I still might go ahead and set something up with the water barrels though, just for future use.

And, yes, we can get a truck pretty close to the pond, and right up to the animal areas.

THANKS AGAIN!

Tracey Mouse
 

·
Registered
Joined
·
1,869 Posts
OK here ya go....


This barrel has a spigot with an on/off flow valve on the left side.


The right side 'spigot' is connected to another barrel via a [R/V] (water grade) water hose (not important if you use a regular garden hose to supply water to the barrels


This is a closeup of the barrel tap for reference.

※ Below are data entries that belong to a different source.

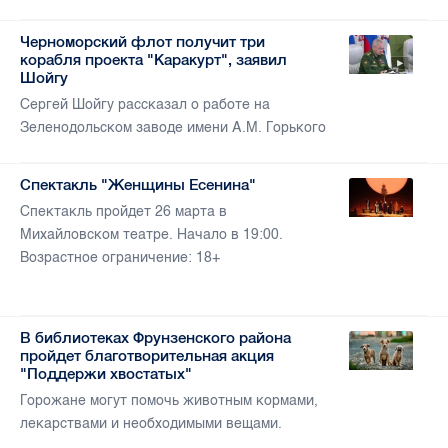
Черноморский флот получит три
корабля проекта "Каракурт", заявил
Шойгу
Сергей Шойгу рассказал о работе на
Зеленодольском заводе имени А.М. Горького
Спектакль "Женщины Есенина"
Спектакль пройдет 26 марта в
Михайловском театре. Начало в 19:00.
Возрастное ограничение: 18+
В библиотеках Фрунзенского района
пройдет благотворительная акция
"Поддержи хвостатых"
Горожане могут помочь животным кормами,
лекарствами и необходимыми вещами.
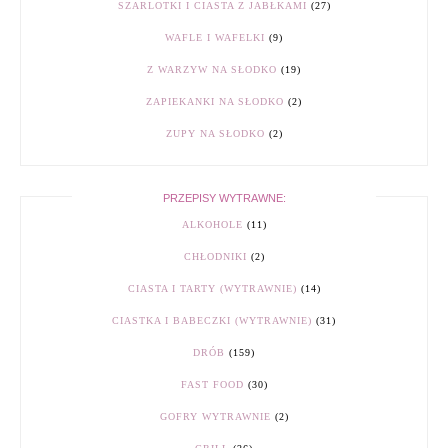
SZARLOTKI I CIASTA Z JABŁKAMI
(27)
WAFLE I WAFELKI
(9)
Z WARZYW NA SŁODKO
(19)
ZAPIEKANKI NA SŁODKO
(2)
ZUPY NA SŁODKO
(2)
PRZEPISY WYTRAWNE:
ALKOHOLE
(11)
CHŁODNIKI
(2)
CIASTA I TARTY (WYTRAWNIE)
(14)
CIASTKA I BABECZKI (WYTRAWNIE)
(31)
DRÓB
(159)
FAST FOOD
(30)
GOFRY WYTRAWNIE
(2)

All fittings should be placed as near the bottom of the barrels as possible while providing a flat surface for them to seal. Water supply should enter the vertical barrel (center barrel is best) from the top. Regardless of how many barrels you 'daisy chain' they will fill uniformly and your total water storage will be 55 gallons X the number of barrels you fill. The 'battery of barrels should be at the highest elevation that is possible/convenient so that gravity is your friend for emptying them. Build a stand from cinder blocks or wood if necessary to elevate them - just keep in mind that a 55 gallon barrel of water weighs almost 400 lbs and the stand (if necessary) needs to be virtually level and strong enough to support the weight or the barrels may tip over as they fill.

good luck
Bill
 

·
Registered
Joined
·
698 Posts
I recently made a rain barrel from one of those blue barrels. Ours was missing one of the bungs when we got it. So, I flipped it over and put a 3"x3/4" galvanized bushing in it. I then put a 3/4" street 90 into that. A 6" nipple into that with a sillcock screwed to that. Then I built cribbing and flipped it over on top of the cribbing. Then cut a hole just big enough for the downspout to pass through in the now top, former bottom.

Our barrel had a recess around it's new top, so I drilled some small holes at the lowest part of the recess. Now my DW puts her potted plants on top of the rainbarrel when she waters them. That way the excess water just goes back into the barrel to be used again.
 

·
Registered
Joined
·
762 Posts
when we lived in manitoba we bought drums(1000ltrs) from the airport..They had had de-icer in them..antifreeze..We washed them out and bleached and washed again etc,,They were our source of watering the stock after the farm burnt down.